Firefox can't establish a connection to the server at runescape.com.







Though the site seems valid, the browser was unable to establish a connection.

* Could the site be temporarily unavailable? Try again later.
* Are you unable to browse other sites? Check the computer's network connection.
* Is your computer or network protected by a firewall or proxy? Incorrect settings can interfere with Web browsing.


----------



## mach1 (Feb 9, 2009)

you cant connect to the game? or the website.

Try Start-> Run -> CMD

type

ping Runescape.com

copy the ip, and allow it through any firewalls you have/ router.


----------



## Hayds510 (Jan 18, 2009)

try playing the game on a different browser.. like internet explorer.. 
my sister plays the game fine and we use Google Chrome.


----------



## garra lim (Feb 12, 2009)

i have tried to ping the runescape. it say This webpage is not available.


----------



## garra lim (Feb 12, 2009)

when i try again it say Oops! This link appears broken on google chrome.


----------



## garra lim (Feb 12, 2009)

beside runescape, i also cant go darkorbit website too. but i can go other web like gameknot, other then that.


----------



## mach1 (Feb 9, 2009)

you wouldn't of happened to be.. Banned from these websites or the game? if you really go against thier rules. the can IP ban you from thier servers. I am not sure if this includes the website.

you can.. try reseting your IP.

again,

Start->Run-> CMD-> 

type

ipconfig /flushdns *Press enter *
ipconfig /release *Press enter *
ipconfig /renew *Press enter *


this is a way of well.. getting around an ip block. works for some servers. or in some cases. your router will reset your ip if it is turned off for around 10 minutes.


----------



## garra lim (Feb 12, 2009)

i never against the rule such as using cheat.. the thing is when i close runescape.. the start bar there hang cannot click. when i open two account.. the desktop and the start bar cannot click or use.. so have to restart computer.. when i go runescape again it say error


----------



## mach1 (Feb 9, 2009)

hmmm. soo it does let you play the game? just you hae problems when exiting?

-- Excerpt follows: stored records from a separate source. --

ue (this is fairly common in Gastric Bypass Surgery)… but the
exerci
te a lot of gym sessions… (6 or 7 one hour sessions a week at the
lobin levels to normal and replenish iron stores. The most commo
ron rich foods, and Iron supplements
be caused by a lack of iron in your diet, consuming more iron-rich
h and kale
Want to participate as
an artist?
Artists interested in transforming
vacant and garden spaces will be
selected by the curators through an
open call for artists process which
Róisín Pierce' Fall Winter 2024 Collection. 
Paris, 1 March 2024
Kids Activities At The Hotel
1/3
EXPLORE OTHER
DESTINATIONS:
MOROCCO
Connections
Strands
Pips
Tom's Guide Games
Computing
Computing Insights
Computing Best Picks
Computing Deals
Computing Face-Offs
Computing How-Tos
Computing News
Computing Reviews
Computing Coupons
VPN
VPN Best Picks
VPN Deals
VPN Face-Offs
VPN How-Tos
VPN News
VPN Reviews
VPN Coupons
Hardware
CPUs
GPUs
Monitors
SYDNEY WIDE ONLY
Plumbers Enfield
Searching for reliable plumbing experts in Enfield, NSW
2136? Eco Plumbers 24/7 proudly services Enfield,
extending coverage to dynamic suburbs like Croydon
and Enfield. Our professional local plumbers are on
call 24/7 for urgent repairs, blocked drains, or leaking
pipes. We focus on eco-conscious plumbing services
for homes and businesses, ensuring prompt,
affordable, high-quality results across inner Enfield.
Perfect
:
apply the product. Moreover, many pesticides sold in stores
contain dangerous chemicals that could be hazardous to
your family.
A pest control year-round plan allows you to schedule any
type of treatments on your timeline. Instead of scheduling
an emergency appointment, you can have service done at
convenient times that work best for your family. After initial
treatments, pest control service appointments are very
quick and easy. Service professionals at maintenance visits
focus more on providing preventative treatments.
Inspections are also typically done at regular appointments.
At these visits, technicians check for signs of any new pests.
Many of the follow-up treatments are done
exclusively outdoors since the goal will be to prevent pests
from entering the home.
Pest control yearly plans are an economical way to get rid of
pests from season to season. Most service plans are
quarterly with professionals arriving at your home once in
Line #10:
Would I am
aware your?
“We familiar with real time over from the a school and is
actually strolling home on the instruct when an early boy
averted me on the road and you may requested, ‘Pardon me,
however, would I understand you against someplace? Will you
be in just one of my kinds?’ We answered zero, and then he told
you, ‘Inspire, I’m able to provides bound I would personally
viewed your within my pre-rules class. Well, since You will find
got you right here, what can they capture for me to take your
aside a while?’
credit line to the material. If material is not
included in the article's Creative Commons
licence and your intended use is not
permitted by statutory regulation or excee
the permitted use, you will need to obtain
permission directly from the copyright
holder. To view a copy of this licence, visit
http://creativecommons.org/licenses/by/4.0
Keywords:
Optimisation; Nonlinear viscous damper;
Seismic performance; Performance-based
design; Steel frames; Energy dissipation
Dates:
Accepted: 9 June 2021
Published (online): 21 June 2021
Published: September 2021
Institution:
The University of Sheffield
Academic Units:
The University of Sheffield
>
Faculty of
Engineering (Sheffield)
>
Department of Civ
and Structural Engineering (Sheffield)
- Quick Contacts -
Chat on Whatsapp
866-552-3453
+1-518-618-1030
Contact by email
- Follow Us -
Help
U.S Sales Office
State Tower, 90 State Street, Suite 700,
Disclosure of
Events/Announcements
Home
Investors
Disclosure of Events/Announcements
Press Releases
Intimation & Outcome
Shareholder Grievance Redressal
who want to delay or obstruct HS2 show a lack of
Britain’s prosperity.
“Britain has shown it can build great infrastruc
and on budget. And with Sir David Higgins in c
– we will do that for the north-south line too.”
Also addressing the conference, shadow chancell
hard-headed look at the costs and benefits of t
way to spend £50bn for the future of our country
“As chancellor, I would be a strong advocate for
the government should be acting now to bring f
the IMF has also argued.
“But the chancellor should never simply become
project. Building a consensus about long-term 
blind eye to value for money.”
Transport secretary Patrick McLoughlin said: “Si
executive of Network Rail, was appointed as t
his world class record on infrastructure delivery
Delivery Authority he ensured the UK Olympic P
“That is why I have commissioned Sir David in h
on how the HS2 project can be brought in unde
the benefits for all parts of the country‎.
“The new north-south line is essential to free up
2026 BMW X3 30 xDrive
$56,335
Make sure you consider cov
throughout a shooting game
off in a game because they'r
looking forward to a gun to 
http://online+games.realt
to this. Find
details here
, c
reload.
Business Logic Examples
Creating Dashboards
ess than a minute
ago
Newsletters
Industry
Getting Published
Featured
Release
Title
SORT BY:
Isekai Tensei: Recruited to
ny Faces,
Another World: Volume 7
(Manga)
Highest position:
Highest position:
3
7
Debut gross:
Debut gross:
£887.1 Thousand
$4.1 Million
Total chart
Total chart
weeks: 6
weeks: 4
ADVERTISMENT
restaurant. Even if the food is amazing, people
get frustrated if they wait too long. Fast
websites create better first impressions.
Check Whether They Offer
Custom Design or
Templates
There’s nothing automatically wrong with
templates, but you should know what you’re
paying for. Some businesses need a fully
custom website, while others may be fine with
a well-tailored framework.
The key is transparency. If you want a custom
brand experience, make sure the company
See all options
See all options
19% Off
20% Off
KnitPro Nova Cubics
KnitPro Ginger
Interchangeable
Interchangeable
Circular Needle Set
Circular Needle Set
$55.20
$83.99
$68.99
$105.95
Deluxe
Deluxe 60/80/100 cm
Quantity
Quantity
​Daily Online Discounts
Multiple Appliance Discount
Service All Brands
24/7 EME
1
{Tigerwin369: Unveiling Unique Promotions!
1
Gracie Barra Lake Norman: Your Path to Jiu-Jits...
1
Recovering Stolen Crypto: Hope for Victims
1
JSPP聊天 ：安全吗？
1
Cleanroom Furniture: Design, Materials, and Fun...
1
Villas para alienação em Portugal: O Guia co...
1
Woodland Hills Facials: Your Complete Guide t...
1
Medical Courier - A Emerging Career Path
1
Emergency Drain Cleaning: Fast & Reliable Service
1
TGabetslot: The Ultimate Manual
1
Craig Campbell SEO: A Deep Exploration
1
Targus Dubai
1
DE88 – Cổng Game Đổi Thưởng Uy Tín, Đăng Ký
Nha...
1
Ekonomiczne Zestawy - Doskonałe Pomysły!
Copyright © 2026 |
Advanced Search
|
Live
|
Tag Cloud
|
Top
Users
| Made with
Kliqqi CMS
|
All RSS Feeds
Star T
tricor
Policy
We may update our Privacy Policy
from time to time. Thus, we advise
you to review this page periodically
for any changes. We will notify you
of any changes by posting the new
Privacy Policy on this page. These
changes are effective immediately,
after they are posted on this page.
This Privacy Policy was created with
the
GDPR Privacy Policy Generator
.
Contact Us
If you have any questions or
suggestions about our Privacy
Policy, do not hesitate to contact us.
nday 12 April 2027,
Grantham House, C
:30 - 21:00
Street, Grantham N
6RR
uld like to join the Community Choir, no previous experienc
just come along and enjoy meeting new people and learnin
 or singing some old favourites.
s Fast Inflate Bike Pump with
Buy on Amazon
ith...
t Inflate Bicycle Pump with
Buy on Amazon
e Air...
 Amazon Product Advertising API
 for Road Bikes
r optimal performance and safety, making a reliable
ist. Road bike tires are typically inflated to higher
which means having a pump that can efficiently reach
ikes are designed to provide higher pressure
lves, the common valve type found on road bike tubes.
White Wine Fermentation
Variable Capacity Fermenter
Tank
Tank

try updates Java, everyone seems to offer this as a solution. Anything is worth a try.


----------



## Snoopdogie187 (Jun 27, 2002)

Runescape is bad if you don't exit it the right way. I would also try deleteing the cookies of all the browsers and see if that helps.


----------



## Play2Often (Jun 3, 2012)

Thanks bro this one work, i actually updated my java, and followed your intructions, but they still keep booting me out of the game, for some reason.




mach1 said:


> you wouldn't of happened to be.. Banned from these websites or the game? if you really go against thier rules. the can IP ban you from thier servers. I am not sure if this includes the website.
> 
> you can.. try reseting your IP.
> 
> ...


----------